## What you should do
Reproduce the text of the records below, substituting "Rundbrief" for "Newsletter" and keeping everything else unchanged. Leave the pictures out of your answer.

## Input
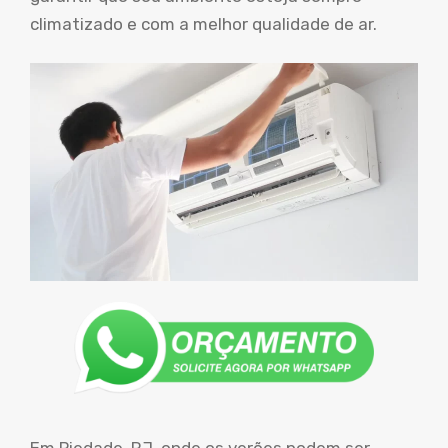
climatizado e com a melhor qualidade de ar.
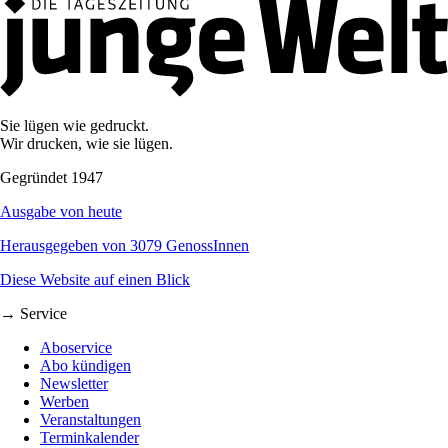
Sie lügen wie gedruckt.
Wir drucken, wie sie lügen.
Gegründet 1947
Ausgabe von heute
Herausgegeben von 3079 GenossInnen
Diese Website auf einen Blick
→ Service
Aboservice
Abo kündigen
Newsletter
Werben
Veranstaltungen
Terminkalender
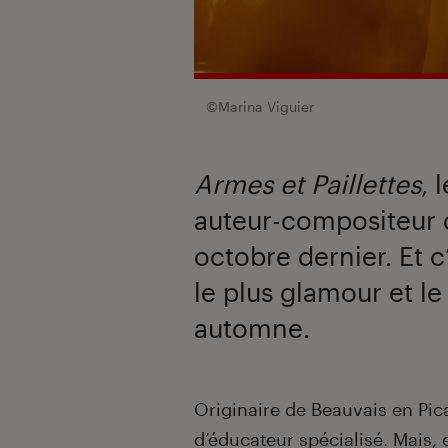
©Marina Viguier
Armes et Paillettes
, 
auteur-compositeur d’
octobre dernier. Et 
le plus glamour et l
automne.
Introduction
Originaire de Beauvais en Pica
d’éducateur spécialisé. Mais, 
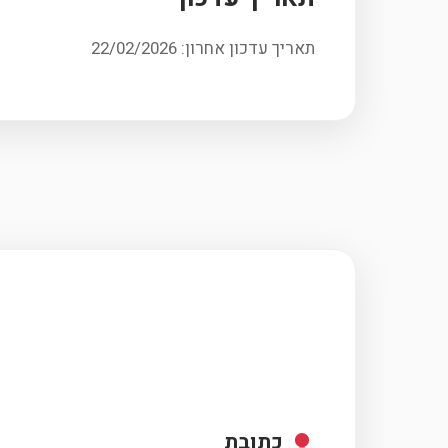
תאריך עדכון אחרון: 22/02/2026
כתובת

## Task output
climatizado e com a melhor qualidade de ar.
Sie lügen wie gedruckt.
Wir drucken, wie sie lügen.
Gegründet 1947
Ausgabe von heute
Herausgegeben von 3079 GenossInnen
Diese Website auf einen Blick
→ Service
Aboservice
Abo kündigen
Rundbrief
Werben
Veranstaltungen
Terminkalender
©Marina Viguier
Armes et Paillettes
, 
auteur-compositeur d’
octobre dernier. Et 
le plus glamour et l
automne.
Introduction
Originaire de Beauvais en Pica
d’éducateur spécialisé. Mais, 
תאריך עדכון אחרון: 22/02/2026
כתובת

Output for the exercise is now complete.